Tickets_Brazil World Cup
A Colombian fan displays his FIFA 2014 World Cup tickets for the match between Colombia and Greece, in Rio de Janeiro on April 18, 2014. FIFA Venue Ticketing Centres opened in host cities on Friday. Reuters/Ricardo Moraes

FIFA says more than 1,300 World Cup ticket buyers will have to exchange tickets as they are no longer associated with valid seats for the opening game between Brazil and Croatia on Thursday. According to the governing body, this same snafu has occurred at previous World Cups, due to stadium configuration, and is not related to the larger problems that have plagued host country Brazil as it preps for the international soccer tournament.

According to Associated Press, FIFA contacted 1,376 2014 World Cup ticketholders on Saturday after it had finalized plans for the location of the media area and broadcast operations at Arena Corinthians, located in Sao Paulo. According to the organization, “FIFA has now been able to validate all stadia and took note that in some few instances the seating configurations as well as the signage were not exactly built as per the submitted maps.”

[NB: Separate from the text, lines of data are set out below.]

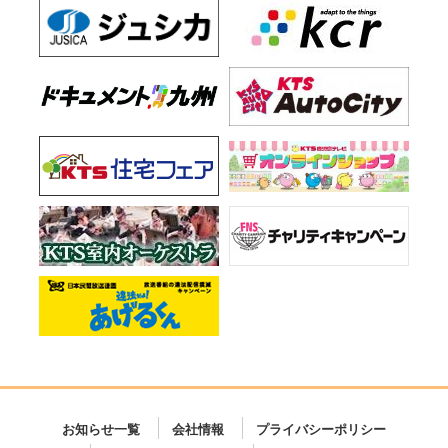
お知らせ一覧
会社情報
プライバシーポリシー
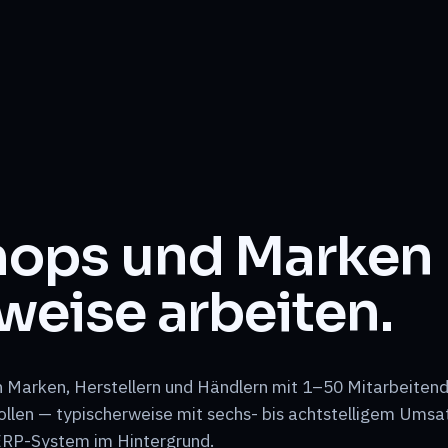
hops und Marken
weise arbeiten.
n Marken, Herstellern und Händlern mit 1–50 Mitarbeiten
len — typischerweise mit sechs- bis achtstelligem Umsa
ERP-System im Hintergrund.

The affected ticketholders will need to exchange their tickets at the stadium on Thursday or at one of the 24 official ticketing centers located throughout Brazil. A similar situation occurred during the 2013 Confederations Cup, held in Brazil, when ticketholders were told of the change at the stadium on match day. World Cup fans do not buy tickets associated with specific seats, tickets are sold in one of four categories with seats assigned following the finalization of seating charts.

FIFA said it has sold close to 3 million tickets for this year's World Cup, with 60 percent of tickets purchased by Brazilians followed by residents of the U.S., Argentina, Germany and England. Despite the full support of the governing body, there have been plenty of concerns over stadium construction, infrastructure and lack of support by Brazilians.